(Dataset extract Opens)

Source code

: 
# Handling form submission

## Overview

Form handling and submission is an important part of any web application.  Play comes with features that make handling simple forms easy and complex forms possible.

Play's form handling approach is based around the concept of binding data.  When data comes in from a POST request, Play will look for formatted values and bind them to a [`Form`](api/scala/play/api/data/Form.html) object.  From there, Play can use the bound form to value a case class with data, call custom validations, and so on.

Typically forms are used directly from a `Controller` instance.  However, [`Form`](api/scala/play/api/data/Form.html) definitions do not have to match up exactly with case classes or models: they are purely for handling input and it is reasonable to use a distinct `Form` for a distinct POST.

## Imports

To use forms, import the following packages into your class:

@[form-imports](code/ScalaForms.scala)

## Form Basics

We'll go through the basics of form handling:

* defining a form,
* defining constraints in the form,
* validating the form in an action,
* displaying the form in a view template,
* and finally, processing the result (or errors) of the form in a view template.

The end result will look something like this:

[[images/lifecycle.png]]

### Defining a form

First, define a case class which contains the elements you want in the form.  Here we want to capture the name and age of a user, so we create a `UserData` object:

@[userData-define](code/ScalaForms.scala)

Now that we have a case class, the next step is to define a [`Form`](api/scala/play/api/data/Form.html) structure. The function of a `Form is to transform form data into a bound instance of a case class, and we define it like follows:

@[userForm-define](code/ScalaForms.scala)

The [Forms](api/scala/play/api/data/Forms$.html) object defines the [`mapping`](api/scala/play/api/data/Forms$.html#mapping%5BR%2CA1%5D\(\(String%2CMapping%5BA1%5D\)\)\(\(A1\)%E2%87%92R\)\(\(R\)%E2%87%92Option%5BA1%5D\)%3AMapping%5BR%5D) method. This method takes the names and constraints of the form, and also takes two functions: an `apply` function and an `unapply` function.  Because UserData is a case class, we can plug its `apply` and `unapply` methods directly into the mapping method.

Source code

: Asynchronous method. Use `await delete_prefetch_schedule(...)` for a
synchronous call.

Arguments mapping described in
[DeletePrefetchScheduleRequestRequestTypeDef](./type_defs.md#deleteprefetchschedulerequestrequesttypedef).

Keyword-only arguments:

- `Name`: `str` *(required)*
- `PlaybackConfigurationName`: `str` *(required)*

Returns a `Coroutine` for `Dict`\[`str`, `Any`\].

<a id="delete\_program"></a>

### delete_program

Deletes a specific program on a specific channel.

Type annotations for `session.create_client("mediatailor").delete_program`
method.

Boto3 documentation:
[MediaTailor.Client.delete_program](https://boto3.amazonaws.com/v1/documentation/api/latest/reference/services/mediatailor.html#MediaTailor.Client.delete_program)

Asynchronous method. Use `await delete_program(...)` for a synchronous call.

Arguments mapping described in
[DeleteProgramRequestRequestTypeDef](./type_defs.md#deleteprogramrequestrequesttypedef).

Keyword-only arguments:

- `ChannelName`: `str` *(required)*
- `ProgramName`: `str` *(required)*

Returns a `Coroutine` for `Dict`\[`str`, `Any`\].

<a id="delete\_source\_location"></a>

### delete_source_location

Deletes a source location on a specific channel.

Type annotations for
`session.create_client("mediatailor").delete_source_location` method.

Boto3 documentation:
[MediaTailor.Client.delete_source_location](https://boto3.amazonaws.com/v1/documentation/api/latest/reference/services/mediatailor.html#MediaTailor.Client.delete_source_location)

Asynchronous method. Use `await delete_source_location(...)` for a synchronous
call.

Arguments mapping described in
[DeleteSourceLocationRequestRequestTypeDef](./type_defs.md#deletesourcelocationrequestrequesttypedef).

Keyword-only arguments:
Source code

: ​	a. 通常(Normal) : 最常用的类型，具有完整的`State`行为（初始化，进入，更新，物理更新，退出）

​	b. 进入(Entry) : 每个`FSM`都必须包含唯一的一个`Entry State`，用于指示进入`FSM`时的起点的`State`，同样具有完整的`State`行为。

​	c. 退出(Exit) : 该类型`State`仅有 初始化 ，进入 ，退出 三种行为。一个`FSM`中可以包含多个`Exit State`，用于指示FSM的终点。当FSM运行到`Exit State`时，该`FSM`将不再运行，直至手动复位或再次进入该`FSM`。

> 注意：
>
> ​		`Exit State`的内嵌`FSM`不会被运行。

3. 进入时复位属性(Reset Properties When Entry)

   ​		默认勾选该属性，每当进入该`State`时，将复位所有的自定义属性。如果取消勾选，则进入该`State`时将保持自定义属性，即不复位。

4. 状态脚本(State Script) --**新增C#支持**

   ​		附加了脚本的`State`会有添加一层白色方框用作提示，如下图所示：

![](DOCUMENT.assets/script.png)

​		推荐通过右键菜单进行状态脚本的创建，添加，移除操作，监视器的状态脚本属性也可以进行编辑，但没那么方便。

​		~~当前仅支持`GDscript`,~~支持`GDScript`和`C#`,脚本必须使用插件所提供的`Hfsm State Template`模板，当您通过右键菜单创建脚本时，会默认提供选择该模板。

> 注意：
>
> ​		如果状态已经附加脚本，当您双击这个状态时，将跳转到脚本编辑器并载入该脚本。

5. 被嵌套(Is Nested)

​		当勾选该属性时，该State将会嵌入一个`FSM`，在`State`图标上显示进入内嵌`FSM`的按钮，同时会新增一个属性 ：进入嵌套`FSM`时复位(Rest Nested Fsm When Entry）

(Dataset extract Closes)

Exercise instructions | Every line that contains the string "documentation" should be copied from the entries.

Your response |
Boto3 documentation:
[MediaTailor.Client.delete_program](https://boto3.amazonaws.com/v1/documentation/api/latest/reference/services/mediatailor.html#MediaTailor.Client.delete_program)
Boto3 documentation:
[MediaTailor.Client.delete_source_location](https://boto3.amazonaws.com/v1/documentation/api/latest/reference/services/mediatailor.html#MediaTailor.Client.delete_source_location)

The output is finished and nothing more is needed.